Description:
Currently, MySQL lacks a collation that properly supports Arabic case-insensitive and diacritic-insensitive comparison, especially with Arabic letter "Alef" variants such as:
- ا (U+0627)
- أ (U+0623)
- إ (U+0625)
- آ (U+0622)
These characters are considered different in existing collations such as `utf8mb4_general_ci` or `utf8mb4_unicode_ci`, resulting in incorrect query results and unexpected behavior for native Arabic speakers. For example:
SELECT * FROM users WHERE name = 'احمد';
Would fail to match:
- "أحمد"
- "إحمد"
- "آحمد"
### Feature Request:
Introduce a new collation like `utf8mb4_arabic_ai_ci` or extend the current Arabic collations to:
- Normalize all Alef variants to a base form.
- Optionally ignore diacritics (tashkeel).

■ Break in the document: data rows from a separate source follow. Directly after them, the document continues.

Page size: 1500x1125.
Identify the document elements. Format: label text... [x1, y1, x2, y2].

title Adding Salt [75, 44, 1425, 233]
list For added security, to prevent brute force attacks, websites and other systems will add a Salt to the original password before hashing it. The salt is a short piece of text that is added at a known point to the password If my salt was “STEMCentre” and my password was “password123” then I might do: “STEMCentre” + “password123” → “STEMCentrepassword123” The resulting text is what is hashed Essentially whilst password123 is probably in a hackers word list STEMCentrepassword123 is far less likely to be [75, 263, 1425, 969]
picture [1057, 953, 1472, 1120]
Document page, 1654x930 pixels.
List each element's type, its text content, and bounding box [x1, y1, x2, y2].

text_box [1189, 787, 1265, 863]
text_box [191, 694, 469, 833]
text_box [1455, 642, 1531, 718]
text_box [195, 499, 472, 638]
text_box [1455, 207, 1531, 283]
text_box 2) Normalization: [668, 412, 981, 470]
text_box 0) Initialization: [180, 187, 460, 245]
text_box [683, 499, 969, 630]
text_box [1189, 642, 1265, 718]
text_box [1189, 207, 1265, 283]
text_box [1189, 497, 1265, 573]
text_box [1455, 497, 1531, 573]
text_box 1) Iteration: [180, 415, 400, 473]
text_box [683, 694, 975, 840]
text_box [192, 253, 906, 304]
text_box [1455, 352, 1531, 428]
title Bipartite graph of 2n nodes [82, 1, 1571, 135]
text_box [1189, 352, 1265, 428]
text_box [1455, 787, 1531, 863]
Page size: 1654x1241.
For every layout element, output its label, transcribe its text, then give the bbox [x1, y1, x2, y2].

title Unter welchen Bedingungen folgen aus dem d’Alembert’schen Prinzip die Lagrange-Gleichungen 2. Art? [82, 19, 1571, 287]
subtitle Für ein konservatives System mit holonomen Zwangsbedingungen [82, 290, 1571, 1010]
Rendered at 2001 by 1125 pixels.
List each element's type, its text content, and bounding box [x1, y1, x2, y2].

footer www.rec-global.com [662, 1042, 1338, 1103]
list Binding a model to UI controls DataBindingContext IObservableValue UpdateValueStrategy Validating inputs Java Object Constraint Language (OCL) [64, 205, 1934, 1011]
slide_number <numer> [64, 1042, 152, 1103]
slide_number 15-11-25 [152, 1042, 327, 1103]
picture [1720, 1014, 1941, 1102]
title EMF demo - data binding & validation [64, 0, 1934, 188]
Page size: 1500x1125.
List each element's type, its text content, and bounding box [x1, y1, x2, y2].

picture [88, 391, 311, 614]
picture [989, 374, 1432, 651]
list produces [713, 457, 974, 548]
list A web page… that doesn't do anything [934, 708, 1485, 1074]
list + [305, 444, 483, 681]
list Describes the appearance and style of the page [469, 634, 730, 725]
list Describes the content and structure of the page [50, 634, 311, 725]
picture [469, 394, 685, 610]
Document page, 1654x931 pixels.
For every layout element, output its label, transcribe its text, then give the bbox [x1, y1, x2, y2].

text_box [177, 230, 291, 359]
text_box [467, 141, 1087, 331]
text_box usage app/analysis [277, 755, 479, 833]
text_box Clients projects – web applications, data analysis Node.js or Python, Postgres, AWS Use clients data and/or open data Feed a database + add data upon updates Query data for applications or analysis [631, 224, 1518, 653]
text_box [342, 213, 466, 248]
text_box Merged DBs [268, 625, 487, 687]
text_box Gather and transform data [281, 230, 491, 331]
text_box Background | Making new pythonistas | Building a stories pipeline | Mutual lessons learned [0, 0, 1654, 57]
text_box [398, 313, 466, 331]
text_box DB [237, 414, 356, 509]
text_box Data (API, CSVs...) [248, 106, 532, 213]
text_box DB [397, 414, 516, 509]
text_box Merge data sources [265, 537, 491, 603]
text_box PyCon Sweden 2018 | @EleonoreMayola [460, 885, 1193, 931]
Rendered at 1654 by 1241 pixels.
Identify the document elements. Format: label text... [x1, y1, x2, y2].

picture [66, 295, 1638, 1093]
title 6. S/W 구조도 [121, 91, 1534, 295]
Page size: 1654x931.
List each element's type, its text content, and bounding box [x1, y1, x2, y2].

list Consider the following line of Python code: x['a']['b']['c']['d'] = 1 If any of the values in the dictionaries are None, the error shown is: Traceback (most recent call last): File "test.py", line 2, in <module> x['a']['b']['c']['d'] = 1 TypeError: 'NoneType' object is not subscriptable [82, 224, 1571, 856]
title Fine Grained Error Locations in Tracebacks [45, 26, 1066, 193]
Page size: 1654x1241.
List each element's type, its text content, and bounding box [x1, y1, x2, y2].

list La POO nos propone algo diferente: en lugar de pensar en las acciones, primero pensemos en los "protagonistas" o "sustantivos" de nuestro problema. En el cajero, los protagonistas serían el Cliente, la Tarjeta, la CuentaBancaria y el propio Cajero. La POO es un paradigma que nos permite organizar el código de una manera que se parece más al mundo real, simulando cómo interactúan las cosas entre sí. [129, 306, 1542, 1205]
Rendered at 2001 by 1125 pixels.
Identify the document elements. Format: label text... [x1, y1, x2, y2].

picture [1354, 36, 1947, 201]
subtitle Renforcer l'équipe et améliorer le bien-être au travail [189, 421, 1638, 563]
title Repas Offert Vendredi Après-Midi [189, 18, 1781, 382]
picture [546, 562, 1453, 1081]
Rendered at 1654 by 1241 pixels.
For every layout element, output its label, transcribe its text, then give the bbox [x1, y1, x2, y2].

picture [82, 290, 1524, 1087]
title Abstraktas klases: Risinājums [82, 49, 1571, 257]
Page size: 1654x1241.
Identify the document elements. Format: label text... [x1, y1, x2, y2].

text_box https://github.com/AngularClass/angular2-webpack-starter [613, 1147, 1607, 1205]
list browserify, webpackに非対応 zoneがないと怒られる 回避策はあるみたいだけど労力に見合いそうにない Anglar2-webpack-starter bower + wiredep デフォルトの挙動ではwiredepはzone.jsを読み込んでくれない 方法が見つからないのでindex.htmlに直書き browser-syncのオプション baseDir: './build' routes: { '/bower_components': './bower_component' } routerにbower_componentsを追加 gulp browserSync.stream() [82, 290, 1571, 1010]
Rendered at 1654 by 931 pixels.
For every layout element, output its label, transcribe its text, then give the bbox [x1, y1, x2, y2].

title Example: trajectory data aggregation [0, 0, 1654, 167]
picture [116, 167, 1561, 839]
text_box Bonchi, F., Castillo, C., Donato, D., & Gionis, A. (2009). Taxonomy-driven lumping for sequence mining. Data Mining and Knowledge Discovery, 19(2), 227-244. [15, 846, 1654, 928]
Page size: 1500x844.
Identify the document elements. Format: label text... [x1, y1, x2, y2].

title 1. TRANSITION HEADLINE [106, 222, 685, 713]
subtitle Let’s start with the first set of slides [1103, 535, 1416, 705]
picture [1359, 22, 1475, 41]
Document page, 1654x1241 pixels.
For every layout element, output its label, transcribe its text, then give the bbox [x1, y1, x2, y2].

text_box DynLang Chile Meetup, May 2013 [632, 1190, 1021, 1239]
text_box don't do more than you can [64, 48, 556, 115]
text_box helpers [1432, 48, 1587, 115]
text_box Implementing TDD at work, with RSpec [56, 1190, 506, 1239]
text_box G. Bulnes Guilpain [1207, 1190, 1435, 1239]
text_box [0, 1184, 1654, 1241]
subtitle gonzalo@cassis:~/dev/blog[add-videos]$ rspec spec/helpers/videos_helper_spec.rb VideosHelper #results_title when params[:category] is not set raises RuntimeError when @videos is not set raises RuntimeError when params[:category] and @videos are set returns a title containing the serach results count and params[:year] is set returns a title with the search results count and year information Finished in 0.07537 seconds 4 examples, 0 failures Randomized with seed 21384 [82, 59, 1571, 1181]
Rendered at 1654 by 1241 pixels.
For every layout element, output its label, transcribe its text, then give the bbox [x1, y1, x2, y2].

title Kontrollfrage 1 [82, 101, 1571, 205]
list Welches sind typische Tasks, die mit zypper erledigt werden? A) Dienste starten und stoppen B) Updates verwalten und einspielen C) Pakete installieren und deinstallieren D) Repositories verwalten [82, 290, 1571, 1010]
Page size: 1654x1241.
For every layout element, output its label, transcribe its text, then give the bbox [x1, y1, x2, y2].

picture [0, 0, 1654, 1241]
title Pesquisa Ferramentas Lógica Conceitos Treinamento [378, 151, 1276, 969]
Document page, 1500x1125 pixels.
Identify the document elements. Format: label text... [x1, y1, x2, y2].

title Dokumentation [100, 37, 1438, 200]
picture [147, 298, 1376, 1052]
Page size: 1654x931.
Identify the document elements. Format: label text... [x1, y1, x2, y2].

- Support case-insensitivity.
This would bring MySQL closer to true Arabic linguistic handling, improve search relevance, and fix common user frustration in Arabic applications.
### References:
- Full article with technical explanation and proposed solution:
https://ahmadessamdev.medium.com/arabic-case-insensitive-in-database-systems-how-to-solve-...
Thank you!
How to repeat:
-- Create table
CREATE TABLE users (
id INT AUTO_INCREMENT PRIMARY KEY,
name VARCHAR(100) CHARACTER SET utf8mb4 COLLATE utf8mb4_general_ci
);
-- Insert sample Arabic names with Alef variants
INSERT INTO users (name) VALUES
('احمد'), -- Alef
('أحمد'), -- Alef with Hamza above
('إحمد'), -- Alef with Hamza below
('آحمد'); -- Alef with Madda
-- Now try to search using plain Alef:
SELECT * FROM users WHERE name = 'احمد';
❌ Expected:
The query should return all 4 rows, treating all Alef variants as equal.
❌ Actual:
It only returns the exact match 'احمد'.
🎯 Why this matters
Arabic users expect that searching for "احمد" should match "أحمد", "إحمد", and "آحمد", which all represent the same logical name in Arabic. Current collations treat these as completely different letters.